Source extract:
● ● ● ● ● ● ●

= Jonathan Gili =

Jonathan Gili (19 April 1943 – 1 October 2004) was a British filmmaker, editor and director, who produced numerous and wide-ranging television documentary and features programmes, mostly for the BBC.

==Early life and education==
Gili was born in Oxford to father Joan Gili, a Catalan publisher and translator, and mother Elizabeth (née McPherson or MacPherson), cookbook author and the daughter of a Scottish-Canadian missionary. He was the brother of the sculptor Katherine Gili. Gili attended Dragon School locally in Oxford, and Bryanston School in north Dorset. He read Greats at New College, Oxford.

==Career==
Gili began as a freelance film editor. He first directed for the Religious Department of London Weekend Television, but most of his work was made at the BBC in the 1980s and 1990s. Among his most prominent early observational documentaries was the BBC1 film Public School, which featured Westminster School in London, broadcast in late 1979, with huge audience figures and a BAFTA Craft award. There followed a number of highly successful one-off documentaries, including "She Married a Yank" (GI Brides), "To The World's End" (in which the narration consisted entirely of Carl Davis's music), and "The Second Oldest Profession", about salesmen. He contributed three films to the series "Year of the French", including an unforgettable study of a peasant farmer. Then came his many films for "40 Minutes", some of which, such as 'Animal Crackers' and 'The Great North Road' featured Lucinda Lambton. The most memorable of all was "Mixed Blessings", a study of two babies accidentally swapped shortly after birth, and the aftermath for the families.

● ● ● ● ● ● ●

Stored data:

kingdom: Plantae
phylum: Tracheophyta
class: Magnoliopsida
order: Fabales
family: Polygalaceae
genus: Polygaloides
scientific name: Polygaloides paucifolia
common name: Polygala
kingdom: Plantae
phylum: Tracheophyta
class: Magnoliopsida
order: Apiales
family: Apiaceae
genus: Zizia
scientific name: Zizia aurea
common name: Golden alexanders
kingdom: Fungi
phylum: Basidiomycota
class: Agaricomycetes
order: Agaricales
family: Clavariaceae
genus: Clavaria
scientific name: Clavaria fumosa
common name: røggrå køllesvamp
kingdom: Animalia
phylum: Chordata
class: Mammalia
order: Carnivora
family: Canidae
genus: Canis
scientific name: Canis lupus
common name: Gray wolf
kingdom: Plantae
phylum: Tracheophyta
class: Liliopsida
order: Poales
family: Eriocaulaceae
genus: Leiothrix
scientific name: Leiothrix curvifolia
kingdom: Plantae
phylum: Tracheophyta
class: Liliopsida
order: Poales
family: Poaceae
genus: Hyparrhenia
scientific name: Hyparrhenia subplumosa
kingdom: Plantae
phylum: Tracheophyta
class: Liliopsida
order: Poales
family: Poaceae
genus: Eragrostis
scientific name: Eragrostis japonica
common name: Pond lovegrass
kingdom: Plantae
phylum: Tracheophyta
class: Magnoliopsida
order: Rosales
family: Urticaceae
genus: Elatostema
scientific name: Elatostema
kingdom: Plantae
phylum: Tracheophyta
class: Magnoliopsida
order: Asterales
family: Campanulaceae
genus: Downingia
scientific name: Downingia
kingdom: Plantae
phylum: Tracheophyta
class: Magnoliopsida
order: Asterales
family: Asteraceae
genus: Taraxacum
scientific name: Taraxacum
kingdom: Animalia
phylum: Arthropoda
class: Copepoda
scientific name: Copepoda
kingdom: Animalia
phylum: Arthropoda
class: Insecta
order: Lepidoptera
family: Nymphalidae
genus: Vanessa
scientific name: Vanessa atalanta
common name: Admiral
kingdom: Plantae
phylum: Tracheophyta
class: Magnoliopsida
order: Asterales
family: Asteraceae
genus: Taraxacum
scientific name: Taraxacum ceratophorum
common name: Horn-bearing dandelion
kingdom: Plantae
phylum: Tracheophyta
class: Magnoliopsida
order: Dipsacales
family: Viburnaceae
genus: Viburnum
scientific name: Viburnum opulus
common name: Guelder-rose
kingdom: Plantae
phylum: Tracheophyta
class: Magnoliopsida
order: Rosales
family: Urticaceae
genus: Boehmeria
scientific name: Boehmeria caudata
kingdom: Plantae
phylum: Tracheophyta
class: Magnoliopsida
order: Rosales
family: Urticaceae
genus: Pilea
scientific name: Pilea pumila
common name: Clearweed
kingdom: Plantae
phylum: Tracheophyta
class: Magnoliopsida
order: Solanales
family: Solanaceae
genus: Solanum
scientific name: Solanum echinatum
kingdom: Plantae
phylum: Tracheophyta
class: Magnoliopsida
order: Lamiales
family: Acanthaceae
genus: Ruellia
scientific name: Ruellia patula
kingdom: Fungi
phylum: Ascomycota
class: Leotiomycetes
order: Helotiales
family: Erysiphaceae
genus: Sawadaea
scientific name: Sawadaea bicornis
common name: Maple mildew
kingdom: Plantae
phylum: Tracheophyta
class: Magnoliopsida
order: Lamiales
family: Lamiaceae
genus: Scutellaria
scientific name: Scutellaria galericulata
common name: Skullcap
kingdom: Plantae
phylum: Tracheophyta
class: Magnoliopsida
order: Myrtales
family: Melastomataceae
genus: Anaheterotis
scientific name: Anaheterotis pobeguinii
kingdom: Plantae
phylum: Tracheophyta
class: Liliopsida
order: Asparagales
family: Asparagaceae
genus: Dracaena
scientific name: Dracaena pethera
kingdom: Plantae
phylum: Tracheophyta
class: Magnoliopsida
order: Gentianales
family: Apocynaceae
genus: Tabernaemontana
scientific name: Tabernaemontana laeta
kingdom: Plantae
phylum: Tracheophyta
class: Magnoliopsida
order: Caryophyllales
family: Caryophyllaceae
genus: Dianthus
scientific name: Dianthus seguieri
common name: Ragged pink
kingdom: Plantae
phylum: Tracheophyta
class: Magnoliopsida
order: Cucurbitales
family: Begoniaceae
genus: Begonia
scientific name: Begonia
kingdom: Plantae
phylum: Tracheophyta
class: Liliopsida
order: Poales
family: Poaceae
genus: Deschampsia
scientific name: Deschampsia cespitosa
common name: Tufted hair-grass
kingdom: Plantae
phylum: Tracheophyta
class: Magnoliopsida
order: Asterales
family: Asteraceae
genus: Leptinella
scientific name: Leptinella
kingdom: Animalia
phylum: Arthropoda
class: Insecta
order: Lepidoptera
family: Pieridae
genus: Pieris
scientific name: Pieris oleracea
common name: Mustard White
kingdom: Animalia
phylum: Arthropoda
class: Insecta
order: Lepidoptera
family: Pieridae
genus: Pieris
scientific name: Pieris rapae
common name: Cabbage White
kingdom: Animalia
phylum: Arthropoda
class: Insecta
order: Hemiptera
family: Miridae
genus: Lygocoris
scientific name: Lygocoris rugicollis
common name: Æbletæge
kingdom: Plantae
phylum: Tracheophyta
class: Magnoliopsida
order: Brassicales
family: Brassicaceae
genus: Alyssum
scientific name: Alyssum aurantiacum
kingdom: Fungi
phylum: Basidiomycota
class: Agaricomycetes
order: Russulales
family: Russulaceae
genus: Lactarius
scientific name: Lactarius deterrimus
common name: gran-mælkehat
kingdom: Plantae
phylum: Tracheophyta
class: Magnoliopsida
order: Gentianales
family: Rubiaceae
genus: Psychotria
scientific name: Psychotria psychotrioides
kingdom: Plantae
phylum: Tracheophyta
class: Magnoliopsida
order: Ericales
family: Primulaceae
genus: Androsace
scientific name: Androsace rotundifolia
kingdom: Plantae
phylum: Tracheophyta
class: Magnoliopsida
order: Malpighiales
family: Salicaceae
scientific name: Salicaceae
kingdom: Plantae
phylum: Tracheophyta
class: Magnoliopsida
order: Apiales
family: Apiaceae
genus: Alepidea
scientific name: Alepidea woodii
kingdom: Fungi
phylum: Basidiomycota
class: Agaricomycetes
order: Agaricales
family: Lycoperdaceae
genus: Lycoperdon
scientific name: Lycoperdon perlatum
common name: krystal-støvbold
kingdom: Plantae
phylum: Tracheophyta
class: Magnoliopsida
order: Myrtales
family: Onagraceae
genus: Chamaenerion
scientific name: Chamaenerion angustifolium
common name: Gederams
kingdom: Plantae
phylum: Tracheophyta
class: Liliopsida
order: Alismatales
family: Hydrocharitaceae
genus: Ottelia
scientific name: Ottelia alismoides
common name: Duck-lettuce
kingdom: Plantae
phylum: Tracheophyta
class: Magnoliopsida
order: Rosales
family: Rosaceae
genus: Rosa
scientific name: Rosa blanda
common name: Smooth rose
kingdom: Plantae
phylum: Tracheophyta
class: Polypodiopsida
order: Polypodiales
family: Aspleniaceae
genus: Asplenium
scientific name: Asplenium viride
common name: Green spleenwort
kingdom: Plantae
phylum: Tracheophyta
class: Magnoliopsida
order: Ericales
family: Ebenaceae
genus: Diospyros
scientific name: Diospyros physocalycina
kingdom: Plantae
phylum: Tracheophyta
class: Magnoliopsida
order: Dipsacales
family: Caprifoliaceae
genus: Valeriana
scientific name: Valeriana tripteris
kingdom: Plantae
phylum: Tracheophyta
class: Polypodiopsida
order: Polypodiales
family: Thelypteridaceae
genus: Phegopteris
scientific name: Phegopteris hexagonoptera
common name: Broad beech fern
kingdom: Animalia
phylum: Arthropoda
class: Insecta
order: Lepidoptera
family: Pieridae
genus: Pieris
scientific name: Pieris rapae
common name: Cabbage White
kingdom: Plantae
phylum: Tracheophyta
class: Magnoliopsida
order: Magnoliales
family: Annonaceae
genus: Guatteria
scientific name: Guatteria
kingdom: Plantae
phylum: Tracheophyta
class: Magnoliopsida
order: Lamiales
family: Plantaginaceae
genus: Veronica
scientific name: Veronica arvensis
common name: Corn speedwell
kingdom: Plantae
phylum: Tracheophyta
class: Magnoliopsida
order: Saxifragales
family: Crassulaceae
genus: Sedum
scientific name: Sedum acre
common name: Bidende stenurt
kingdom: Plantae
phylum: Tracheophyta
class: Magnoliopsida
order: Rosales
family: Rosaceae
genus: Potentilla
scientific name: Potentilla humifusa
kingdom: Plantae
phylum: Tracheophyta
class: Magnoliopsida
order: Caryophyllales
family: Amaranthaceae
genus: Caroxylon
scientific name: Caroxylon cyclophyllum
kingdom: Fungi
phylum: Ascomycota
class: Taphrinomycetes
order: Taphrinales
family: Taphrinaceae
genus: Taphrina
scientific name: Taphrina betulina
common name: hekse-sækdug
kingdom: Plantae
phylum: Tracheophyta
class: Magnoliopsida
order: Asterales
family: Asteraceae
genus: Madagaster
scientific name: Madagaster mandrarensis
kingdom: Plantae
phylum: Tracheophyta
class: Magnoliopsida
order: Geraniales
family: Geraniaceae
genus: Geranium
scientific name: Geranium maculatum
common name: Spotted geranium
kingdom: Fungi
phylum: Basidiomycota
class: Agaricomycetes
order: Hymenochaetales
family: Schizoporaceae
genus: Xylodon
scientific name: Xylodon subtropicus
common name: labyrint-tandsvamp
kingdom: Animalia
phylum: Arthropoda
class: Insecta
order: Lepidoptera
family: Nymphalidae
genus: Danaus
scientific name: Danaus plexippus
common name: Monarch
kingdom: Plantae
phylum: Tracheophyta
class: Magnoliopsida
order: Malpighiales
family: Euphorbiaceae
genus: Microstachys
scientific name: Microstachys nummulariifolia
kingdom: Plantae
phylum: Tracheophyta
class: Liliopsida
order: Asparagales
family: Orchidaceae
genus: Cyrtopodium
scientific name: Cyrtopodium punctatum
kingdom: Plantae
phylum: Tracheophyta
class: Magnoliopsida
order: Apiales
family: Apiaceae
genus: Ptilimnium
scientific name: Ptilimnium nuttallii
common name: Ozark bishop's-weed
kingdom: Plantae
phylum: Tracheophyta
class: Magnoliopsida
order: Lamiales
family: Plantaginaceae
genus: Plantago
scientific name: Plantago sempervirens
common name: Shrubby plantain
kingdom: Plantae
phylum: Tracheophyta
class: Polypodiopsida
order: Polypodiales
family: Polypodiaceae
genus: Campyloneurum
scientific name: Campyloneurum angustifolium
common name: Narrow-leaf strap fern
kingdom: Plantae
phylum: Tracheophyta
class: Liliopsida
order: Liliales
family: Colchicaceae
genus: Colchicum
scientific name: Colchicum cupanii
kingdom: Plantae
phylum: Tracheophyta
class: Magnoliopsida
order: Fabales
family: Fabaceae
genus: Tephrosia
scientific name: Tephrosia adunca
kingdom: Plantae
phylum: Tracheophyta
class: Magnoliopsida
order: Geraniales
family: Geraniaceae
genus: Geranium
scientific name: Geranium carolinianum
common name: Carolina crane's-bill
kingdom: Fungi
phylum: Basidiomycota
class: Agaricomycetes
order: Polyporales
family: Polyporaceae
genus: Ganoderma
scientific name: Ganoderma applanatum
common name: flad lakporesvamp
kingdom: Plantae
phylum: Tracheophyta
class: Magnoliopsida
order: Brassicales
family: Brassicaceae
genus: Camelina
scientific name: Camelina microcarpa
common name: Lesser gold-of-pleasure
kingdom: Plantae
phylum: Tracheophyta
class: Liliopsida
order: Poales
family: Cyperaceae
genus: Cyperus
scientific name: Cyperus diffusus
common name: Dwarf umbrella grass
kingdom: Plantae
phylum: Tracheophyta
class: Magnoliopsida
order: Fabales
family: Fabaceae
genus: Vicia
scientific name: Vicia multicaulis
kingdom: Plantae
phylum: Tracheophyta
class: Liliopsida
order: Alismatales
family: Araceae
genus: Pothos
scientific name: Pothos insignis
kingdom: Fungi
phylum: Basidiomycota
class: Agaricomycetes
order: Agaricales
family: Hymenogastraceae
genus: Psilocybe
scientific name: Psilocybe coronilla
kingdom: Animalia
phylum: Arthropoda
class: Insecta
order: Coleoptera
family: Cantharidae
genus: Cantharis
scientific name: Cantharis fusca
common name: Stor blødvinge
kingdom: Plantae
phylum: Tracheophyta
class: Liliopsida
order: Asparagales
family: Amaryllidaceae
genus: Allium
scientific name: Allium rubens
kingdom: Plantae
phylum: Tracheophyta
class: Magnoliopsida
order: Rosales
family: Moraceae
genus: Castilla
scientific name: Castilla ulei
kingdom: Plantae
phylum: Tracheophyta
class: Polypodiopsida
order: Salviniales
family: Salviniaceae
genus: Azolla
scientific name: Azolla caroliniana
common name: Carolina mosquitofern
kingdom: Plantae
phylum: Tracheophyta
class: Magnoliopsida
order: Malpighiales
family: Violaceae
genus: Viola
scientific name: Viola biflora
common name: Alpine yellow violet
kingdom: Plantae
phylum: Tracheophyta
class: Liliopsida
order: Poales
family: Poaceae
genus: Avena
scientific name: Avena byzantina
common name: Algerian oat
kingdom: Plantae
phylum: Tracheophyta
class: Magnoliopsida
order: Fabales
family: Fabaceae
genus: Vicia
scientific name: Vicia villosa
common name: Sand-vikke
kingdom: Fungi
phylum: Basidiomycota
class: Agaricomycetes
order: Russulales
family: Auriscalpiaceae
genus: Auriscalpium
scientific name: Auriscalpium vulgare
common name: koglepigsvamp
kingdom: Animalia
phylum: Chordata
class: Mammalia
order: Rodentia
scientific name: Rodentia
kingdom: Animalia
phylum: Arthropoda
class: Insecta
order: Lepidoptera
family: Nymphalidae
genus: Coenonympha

● ● ● ● ● ● ●

What this exercise asks:
(1) In the Jonathan Gili biography, which school did the BBC1 film Public School feature?
(2) Carry on the Jonathan Gili biography after its final sentence, keeping its style.

Per-task outputs:
(1) Westminster School in London.

(2)
There followed many documentaries for the "Timewatch" series - histories of the Eiffel Tower, the Empire State Building, The Alaskan Gold Rush, The Oklahoma Outlaw. He worked for nearly two years on a two-part obituary film of Queen Elizabeth, the Queen Mother, narrated by Simon Russell Beale, music by Jonathan Dove, recognised to be the finest of its genre. He was appointed OBE, and received the Grierson Trustees' Award, the top documentary award of the Grierson Trust. (He knew about it, but it was presented posthumously.) "Tales From The Oklahoma Land Runs" won him an award from the Cowboy Hall of Fame.

Gili died from leukemia in 2004, at the age of 61. Leukemia had been diagnosed in 1984, when he was given three years to live. He received experimental treatment from the Hammersmith Hospital and survived 20 years.

Gili did many other things, including publishing books and pictures through his own printing press, Warren Editions. One noted work is a book of Lithographs by Glynn Boyd Harte, based on "Metro-land", the television film by Sir John Betjeman and Edward Mirzoeff.